### TASK BRIEF
In the material below, reproduce verbatim the lines beginning with the one containing "Put me in the" and continuing through the one containing "Answer: on my left", both included.
Top of DATA EXCERPTS
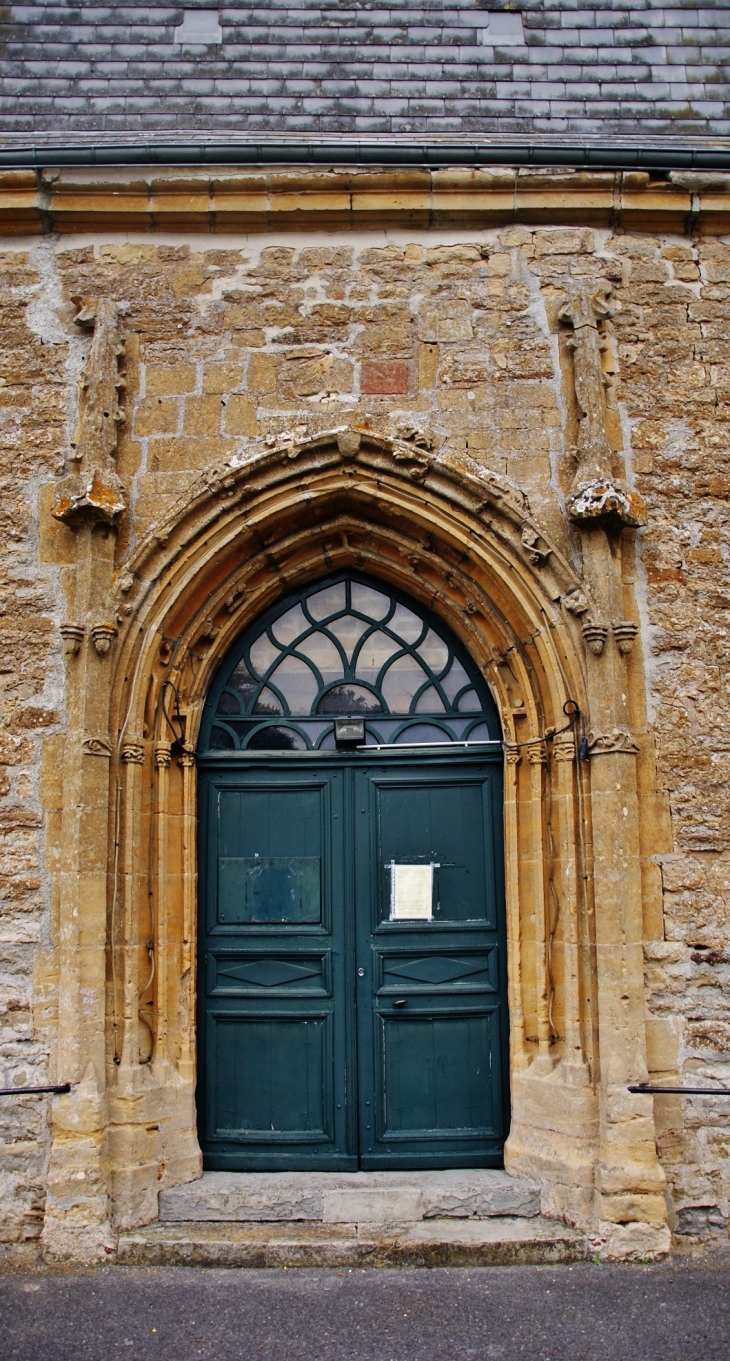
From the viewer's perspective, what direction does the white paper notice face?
toward the camera

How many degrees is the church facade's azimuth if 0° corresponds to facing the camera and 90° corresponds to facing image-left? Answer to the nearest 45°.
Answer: approximately 0°

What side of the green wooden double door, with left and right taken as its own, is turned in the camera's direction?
front
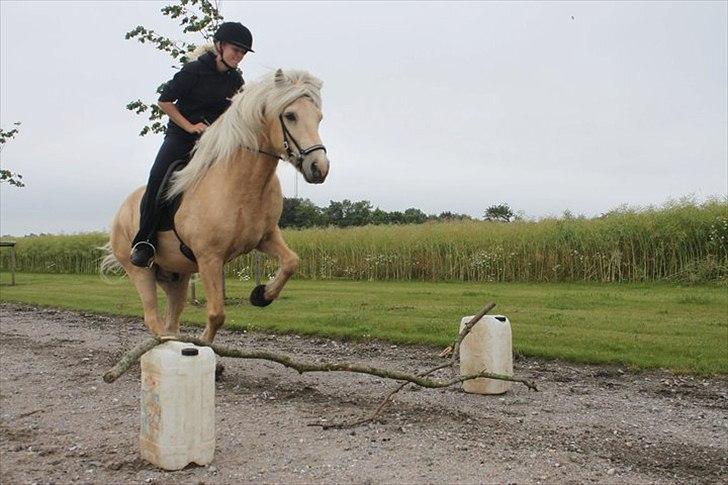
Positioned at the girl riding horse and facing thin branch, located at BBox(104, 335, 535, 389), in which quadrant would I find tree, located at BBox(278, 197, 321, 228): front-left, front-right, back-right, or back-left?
back-left

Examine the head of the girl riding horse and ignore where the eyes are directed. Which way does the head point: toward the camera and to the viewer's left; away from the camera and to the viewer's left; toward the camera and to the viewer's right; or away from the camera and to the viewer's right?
toward the camera and to the viewer's right

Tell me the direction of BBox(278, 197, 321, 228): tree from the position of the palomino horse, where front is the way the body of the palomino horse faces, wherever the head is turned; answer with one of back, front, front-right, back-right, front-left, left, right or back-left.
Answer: back-left

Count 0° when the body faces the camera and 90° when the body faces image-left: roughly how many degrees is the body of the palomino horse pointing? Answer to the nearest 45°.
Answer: approximately 315°

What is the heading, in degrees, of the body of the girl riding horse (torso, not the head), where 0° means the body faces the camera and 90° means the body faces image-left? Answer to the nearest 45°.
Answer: approximately 315°

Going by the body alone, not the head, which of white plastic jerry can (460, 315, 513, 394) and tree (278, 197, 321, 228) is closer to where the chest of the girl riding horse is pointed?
the white plastic jerry can

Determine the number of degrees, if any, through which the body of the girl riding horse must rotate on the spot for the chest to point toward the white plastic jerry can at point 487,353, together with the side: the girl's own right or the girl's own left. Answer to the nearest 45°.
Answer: approximately 45° to the girl's own left
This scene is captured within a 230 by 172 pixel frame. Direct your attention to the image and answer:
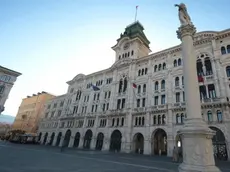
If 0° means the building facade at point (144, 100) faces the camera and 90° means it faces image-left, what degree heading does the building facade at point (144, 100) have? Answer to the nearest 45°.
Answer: approximately 45°

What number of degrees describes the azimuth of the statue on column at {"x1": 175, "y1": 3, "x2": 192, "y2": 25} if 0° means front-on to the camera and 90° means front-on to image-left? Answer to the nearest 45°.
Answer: approximately 90°

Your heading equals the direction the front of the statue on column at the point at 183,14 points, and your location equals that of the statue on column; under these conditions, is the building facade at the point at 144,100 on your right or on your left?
on your right

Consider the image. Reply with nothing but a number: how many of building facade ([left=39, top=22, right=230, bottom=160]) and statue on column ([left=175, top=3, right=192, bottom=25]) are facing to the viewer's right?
0

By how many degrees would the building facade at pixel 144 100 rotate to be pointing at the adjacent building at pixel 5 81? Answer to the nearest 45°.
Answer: approximately 45° to its right

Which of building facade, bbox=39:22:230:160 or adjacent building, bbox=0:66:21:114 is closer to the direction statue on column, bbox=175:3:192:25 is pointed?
the adjacent building
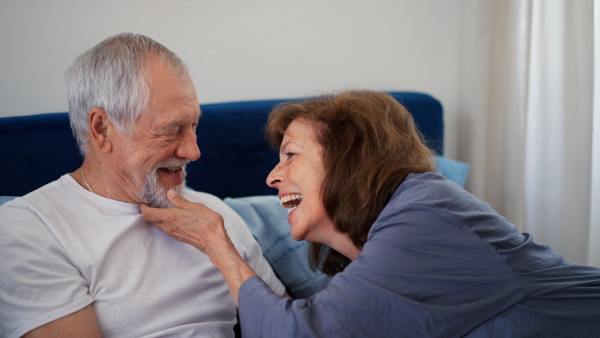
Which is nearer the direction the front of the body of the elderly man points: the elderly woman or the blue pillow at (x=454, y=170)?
the elderly woman

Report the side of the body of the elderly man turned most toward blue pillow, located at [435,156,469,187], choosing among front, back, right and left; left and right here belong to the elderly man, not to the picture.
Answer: left

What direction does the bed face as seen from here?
toward the camera

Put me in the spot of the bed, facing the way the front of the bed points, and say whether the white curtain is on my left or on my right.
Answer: on my left

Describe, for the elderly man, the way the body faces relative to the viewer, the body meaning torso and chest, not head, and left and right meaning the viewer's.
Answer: facing the viewer and to the right of the viewer

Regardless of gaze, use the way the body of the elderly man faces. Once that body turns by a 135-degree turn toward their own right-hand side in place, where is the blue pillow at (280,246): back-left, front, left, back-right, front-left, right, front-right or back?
back-right
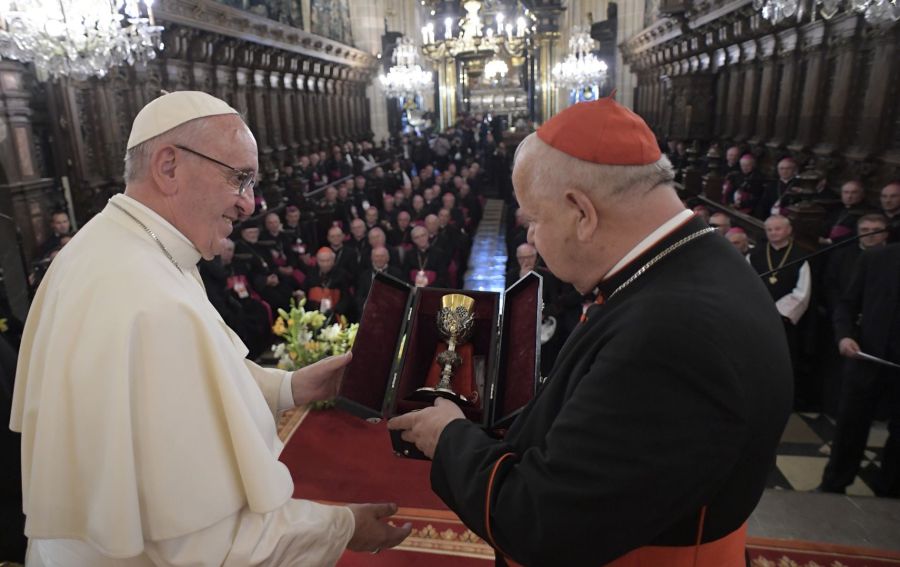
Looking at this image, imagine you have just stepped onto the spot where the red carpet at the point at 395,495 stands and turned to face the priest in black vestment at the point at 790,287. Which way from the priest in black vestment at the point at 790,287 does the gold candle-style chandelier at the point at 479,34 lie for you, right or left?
left

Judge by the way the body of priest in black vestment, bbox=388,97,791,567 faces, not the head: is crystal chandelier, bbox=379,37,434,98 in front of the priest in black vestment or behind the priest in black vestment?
in front

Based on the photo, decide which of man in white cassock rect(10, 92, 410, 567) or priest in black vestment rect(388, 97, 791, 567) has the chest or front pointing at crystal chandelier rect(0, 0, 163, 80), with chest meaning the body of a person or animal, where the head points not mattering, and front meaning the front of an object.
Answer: the priest in black vestment

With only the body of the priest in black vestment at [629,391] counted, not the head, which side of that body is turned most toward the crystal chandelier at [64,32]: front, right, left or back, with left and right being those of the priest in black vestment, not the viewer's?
front

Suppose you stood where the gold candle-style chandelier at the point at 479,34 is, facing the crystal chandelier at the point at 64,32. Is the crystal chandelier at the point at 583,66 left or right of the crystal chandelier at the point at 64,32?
left

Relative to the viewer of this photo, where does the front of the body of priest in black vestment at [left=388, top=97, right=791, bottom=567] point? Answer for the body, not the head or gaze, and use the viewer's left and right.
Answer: facing away from the viewer and to the left of the viewer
Bottom of DATA EXCERPTS
### OUTPUT FOR THIS TASK
Put me in the spot of the bed, facing the way the front of the bed points, and say whether the white curtain is on my left or on my right.
Answer: on my left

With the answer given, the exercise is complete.